Jhonny Salaberg é ator e dramaturgo. Cofundador do grupo de teatro negro O Bonde.

ouça a entrevista:

Apresentação Critica

Na dramaturgia de Jhonny Salaberg, o real, o cotidiano e o fato histórico são perfurados por dimensões mito-poéticas e simbólicas, fazendo com que a realidade concreta seja decupada em tempos, imagens e espaços impregnados de metáforas. O próprio autor identifica, em sua obra, certos traços de um realismo fantástico ou, diríamos, de um real maravilhoso, no qual a esfera habitual, ordinária ou comum é atravessada por percepções e acontecimentos insólitos, imprevistos. Em seus textos, a sistemática atrocidade do racismo e do sexismo, a criminalização das populações negras e a formação escravocrata do Brasil não são encarados pela ótica determinista, como uma tragédia social inelutável. Pelo contrário, os seus escritos dão a ver personagens, discursos e visualidades em constante (e urgente) busca por fabular uma outra realidade fora dos marcos discriminatórios e excludentes. As criações dramatúrgicas de Salaberg não perdem, defronte a um mundo racista, sanguinolento e ainda colonial, a capacidade de nos fazer futurar, isto é, imaginarmos outras relações humanas, outros tempos.

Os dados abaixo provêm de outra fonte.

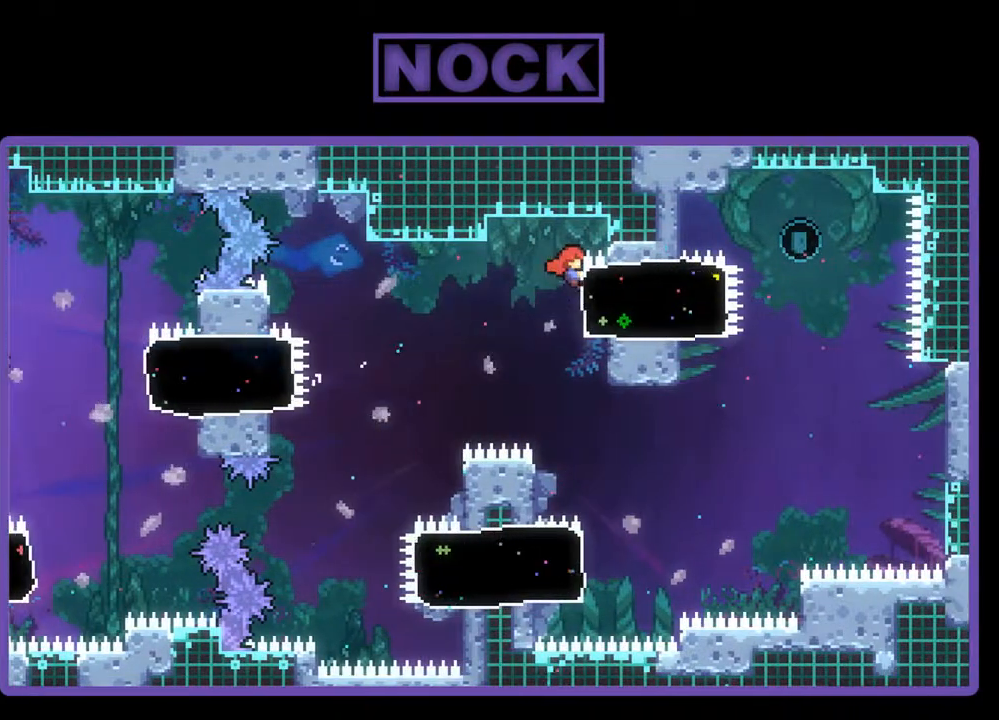
{"buttons": ["R2", "DPAD_RIGHT"], "events": [[33, "CROSS", "up"], [200, "CROSS", "down"], [400, "CROSS", "up"]]}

Nascido na zona leste, periferia de São Paulo, Jhonny Salaberg é dramaturgo, ator e professor. Além de já ter participado da Carcaça de Poéticas Negras, é, atualmente, membro fundador d’O Bonde, companhia teatral formada em 2017, cujas bases artísticas residem nas teatralidades negras, no imaginário afro-diaspórico, na engajada postura antirracista e na experimentação cênica. O Bonde é composto por ex-alunos e ex-alunas negros da Escola Livre de Teatro. Como ator, também já colaborou com o Coletivo Estopô Balaio e a Companhia Clandestina, significativos grupos teatrais paulistanos. A vivência periférica e a fecunda experiência com teatros de grupo são outros dois traços que se instalam na dramaturgia de Salaberg. Nos últimos anos a sua obra vem sendo referenciada nacional e internacionalmente.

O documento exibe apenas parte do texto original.